Nach dem verregneten Fest im vergangenen Jahr wurde die Stiftung Kloster Jerichow beim Pfingstbieranstich am vergangenen Sonnabend mit dem herrlichsten Wetter beschert - und mit vielen Besuchern, die hier im Innenhof einen schönen Abend verbringen konnten. Ein bisschen anders als sonst war er auch.

Jerichow l Zwei Besonderheiten gab es: Die beiden Landratskandidaten, die sich am kommenden Sonntag der Stichwahl stellen, waren zu Gast und wurden von Horst Mittendorf vom Stiftungsvorstand auch gleich dazu "verdonnert", das Fass Pfingstbier anzustechen. Und vor Festbeginn wurde vor dem Kloster das Foto für die "Volksstimme-Foto-Olympiade" gemacht. Das heißt: Es kamen eine Menge Jerichower, und sie alle drängten anschließend auf einmal hinein auf den Klosterhof und an den Verpflegungsstand ...

Ob der "Grillmeister" Daniel Schünicke, der als Redekiner außen vor war bei diesem Foto-Olympiade-Termin, das jemals verzeihen wird, ist noch sehr fraglich. Denn er musste bei Hitze "von oben" plus Hitze vom Grill in Hochleistung Würstchen und Steaks wenden, bis der Schweiß in Strömen lief - und doch war die "Schlange" am Imbiss unvermeidlich. Um es hier noch einmal ganz klar zu sagen: Nicht die Stiftung Kloster Jerichow, sondern die "Volksstimme" ist schuld an diesem "Stau"! Trotzdem: Es war toll, wie die Jerichower und Einwohner der kleinen Ortsteile mitgezogen haben - auch bei dem Extra-Wunsch von Jan Wißgott, Leiter der Stiftungsverwaltung, der mit roten Regenschirmen das Kloster-Logo gestaltet haben wollte. Auch das ist wirklich gelungen!

Den Pfingstbieranstich haben Horst Mittendorf und Jan Wißgott diesmal etwas nach hinten geschoben. Erstmal gab`s Bier vom Stand, um die Spannung, wer denn diesmal das Fass anstechen würde, noch ein bisschen zu erhöhen.

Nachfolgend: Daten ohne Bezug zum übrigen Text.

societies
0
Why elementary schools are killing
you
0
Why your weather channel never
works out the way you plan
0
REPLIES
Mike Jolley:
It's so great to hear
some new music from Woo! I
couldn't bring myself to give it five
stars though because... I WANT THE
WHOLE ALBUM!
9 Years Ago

Horst Mittendorf begrüßte die Gäste und erinnerte daran, dass er an dieser Stelle immer seine Wünsche geäußert habe. Nun aber könne er wieder nur sagen: "Ich bin wunschlos glücklich mit dem, was hier im Laufe der Jahre, und gerade in der letzten Zeit, entstanden ist - und stolz!" Zehn Jahre wird die Stiftung Kloster Jerichow am 13. Dezember. "Wir feiern zehn Jahre mit kleinen Schritten, großen Schritten und am Ende Riesenschritten", erinnerte Mittendorf.

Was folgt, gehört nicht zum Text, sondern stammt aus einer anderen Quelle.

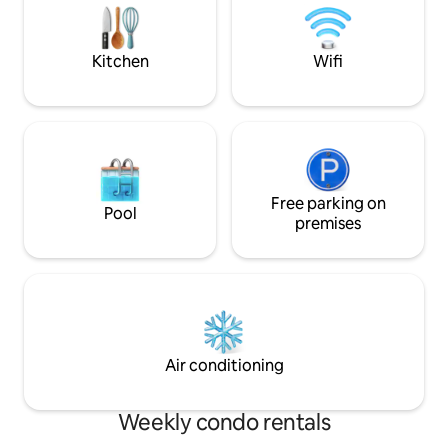
visits, a restaurant and the sale of
opportunities for 
award-winning cheese. (Note: Den Sorte
or swimming trips
Gryte and café are open during the
both grocery stor
Kitchen
Wifi
summer season, June-August)
cafe in walking di
Free parking on
Pool
premises
Air conditioning
Weekly condo rentals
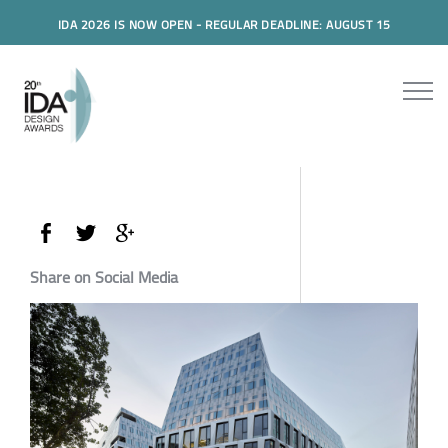
IDA 2026 IS NOW OPEN - REGULAR DEADLINE: AUGUST 15
Share on Social Media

Doch an diesem Abend, da sollten alle nur die "Früchte" genießen, sollten mitfeiern und annehmen, was hier geschaffen wurde. Das wünschten sich Mittendorf und Wißgott. Auch Stiftungsvorstand Ulrich Rethfeld war da und sichtlich zufrieden - auch mit der Entscheidung, die Horst Mittendorf anschließend verkündete: Die beiden Landratskandidaten Steffen Burchhardt (SPD) und Lutz-Georg Berkling (CDU) sollten gemeinsam das Pfingstbier-Fass anstechen und anschließend auch noch die Gäste bedienen. "Passen Sie auf, dass nichts daneben geht, das darf es später auch nicht", spannte Mittendorf den Bogen zu den Aufgaben für den Landkreis, die die beiden Kandidaten zukünftig erfüllen wollen.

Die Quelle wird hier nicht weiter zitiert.